# [Recorded data]
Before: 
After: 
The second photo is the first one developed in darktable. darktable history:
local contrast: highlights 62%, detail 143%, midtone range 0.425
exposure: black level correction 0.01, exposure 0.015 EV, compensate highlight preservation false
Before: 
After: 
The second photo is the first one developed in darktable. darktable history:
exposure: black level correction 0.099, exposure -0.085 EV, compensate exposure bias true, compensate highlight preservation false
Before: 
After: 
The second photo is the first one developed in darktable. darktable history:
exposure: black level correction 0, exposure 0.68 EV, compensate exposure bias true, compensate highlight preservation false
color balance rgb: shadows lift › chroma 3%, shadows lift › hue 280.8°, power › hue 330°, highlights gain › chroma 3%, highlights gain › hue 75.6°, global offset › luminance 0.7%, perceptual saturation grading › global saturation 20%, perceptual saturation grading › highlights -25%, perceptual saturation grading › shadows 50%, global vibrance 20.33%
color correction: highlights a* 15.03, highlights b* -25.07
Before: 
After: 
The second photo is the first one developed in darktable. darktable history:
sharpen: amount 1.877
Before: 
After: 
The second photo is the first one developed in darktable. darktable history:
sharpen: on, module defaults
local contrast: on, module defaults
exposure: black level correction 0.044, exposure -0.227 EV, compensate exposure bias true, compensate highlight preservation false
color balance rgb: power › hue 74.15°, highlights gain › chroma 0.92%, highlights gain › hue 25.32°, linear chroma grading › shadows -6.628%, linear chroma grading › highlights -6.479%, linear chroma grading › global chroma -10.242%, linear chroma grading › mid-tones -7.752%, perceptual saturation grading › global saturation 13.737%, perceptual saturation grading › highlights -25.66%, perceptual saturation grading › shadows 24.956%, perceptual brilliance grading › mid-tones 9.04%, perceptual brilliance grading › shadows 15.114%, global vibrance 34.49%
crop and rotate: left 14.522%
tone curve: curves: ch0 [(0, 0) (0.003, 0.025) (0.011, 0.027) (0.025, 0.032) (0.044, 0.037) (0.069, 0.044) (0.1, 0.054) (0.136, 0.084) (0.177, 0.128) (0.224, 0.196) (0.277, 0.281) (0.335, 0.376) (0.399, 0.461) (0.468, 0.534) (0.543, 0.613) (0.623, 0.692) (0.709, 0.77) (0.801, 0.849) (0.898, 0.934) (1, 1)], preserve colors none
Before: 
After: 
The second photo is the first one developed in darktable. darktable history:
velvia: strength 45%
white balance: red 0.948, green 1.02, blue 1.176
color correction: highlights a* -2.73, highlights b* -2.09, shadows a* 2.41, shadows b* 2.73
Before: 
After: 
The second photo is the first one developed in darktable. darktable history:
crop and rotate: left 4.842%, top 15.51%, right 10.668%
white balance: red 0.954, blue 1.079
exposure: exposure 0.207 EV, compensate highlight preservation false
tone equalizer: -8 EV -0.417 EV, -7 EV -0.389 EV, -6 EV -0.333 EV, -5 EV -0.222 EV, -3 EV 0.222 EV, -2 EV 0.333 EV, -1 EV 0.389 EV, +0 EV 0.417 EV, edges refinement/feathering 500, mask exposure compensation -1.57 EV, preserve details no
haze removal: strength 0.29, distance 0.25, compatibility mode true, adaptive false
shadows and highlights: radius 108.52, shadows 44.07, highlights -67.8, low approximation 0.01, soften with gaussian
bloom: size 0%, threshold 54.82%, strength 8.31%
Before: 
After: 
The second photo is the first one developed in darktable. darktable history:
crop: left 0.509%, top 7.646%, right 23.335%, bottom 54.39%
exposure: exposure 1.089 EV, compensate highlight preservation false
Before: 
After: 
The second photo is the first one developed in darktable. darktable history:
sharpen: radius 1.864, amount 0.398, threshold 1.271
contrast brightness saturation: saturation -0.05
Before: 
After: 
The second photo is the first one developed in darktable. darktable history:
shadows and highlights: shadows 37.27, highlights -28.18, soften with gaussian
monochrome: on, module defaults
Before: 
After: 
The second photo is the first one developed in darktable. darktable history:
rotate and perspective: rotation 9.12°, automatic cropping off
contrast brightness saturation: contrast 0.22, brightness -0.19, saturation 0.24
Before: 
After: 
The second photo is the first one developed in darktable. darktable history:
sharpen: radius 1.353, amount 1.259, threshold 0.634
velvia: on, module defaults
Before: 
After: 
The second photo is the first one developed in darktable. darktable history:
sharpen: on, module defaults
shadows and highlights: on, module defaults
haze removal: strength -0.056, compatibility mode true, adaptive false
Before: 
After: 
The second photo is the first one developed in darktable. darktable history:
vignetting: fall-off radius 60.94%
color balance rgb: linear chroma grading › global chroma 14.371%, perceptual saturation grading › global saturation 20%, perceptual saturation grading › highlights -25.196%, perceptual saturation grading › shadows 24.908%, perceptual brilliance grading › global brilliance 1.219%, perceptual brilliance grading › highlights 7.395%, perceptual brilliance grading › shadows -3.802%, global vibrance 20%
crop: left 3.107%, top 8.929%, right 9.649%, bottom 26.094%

# [What you should do]
From the start of the records through the line that contains "sharpen: amount 1.877", give the records as a two-column CSV with the columns request_text and answer and one row for each request. Put each request's text and its answer in a single quoted field, with line breaks replaced by spaces.

# [Task solution]
request_text,answer
"Before: After: The second photo is the first one developed in darktable. darktable history:","local contrast: highlights 62%, detail 143%, midtone range 0.425 exposure: black level correction 0.01, exposure 0.015 EV, compensate highlight preservation false"
"Before: After: The second photo is the first one developed in darktable. darktable history:","exposure: black level correction 0.099, exposure -0.085 EV, compensate exposure bias true, compensate highlight preservation false"
"Before: After: The second photo is the first one developed in darktable. darktable history:","exposure: black level correction 0, exposure 0.68 EV, compensate exposure bias true, compensate highlight preservation false color balance rgb: shadows lift › chroma 3%, shadows lift › hue 280.8°, power › hue 330°, highlights gain › chroma 3%, highlights gain › hue 75.6°, global offset › luminance 0.7%, perceptual saturation grading › global saturation 20%, perceptual saturation grading › highlights -25%, perceptual saturation grading › shadows 50%, global vibrance 20.33% color correction: highlights a* 15.03, highlights b* -25.07"
"Before: After: The second photo is the first one developed in darktable. darktable history:","sharpen: amount 1.877"